ACCC chairman Graeme Samuel said the CBS is expected to result in demurrage savings upwards of $A175 million for the industry for the remainder of 2007.
Despite expansion at the port to a capacity of 102 million tonnes per annum, and ongoing expansion in the Hunter Valley, there is still an imbalance between the amount of coal that producers want to export and the capacity of the infrastructure, which moves coal from the mines onto vessels at the port.
While there has been some criticism that the CBS reduces production at mines and removes the pressure for the industry to invest in expanding the capacity of the coal chain, Samuel said this view was incorrect.
“Any limits on production levels at individual mines are a factor of the limited capacity of the coal chain, and not the reinstatement of the capacity balancing system itself," he said.

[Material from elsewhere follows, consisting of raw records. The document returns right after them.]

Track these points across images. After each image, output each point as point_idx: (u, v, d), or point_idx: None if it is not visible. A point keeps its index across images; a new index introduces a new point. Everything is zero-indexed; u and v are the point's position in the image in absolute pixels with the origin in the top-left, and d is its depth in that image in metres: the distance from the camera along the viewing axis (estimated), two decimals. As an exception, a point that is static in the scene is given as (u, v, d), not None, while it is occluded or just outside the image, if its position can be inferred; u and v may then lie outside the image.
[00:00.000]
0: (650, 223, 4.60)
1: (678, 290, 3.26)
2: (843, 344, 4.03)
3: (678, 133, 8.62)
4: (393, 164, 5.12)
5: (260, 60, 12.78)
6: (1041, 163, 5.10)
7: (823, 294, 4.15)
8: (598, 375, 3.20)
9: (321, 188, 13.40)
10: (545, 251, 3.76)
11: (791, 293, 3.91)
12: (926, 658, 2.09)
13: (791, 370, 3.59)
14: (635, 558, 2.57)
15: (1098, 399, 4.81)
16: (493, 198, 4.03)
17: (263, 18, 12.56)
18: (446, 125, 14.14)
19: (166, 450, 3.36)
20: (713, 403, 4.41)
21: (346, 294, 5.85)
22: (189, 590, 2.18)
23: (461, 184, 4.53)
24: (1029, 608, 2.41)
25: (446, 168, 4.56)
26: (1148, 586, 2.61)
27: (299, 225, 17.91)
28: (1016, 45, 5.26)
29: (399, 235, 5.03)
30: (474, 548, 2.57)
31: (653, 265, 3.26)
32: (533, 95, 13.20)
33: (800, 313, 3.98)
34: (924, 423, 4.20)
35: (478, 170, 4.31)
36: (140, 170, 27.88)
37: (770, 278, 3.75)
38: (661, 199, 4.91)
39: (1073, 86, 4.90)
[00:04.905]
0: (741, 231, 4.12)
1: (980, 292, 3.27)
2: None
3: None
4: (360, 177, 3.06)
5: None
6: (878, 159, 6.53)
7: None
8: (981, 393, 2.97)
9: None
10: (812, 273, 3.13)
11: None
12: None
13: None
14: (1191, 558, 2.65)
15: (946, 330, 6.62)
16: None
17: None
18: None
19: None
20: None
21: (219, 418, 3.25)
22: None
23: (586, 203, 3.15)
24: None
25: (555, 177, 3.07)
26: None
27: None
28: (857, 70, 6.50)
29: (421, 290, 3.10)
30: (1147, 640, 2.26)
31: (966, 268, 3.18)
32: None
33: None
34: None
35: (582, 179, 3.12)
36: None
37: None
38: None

“If there was no system in place, the coal chain would not be able to export more coal and producers would need to reduce production as vessels wait even longer in the queue to load coal and to avoid excess stockpiling at mines."
He added that the ACCC was "satisfied" that reinstating the amended system would not constrain export growth.
“The ACCC notes significant commercial incentives exist for all industry participants to maximise coal exports," Samuel said.
“Coupled with recently completed and ongoing expansion projects in the Hunter Valley, particularly at the port, reinstating the modified capacity balancing system for the remainder of 2007 is unlikely to defer necessary investment."
The ACCC has granted authorisation, as requested, until December 31, 2007.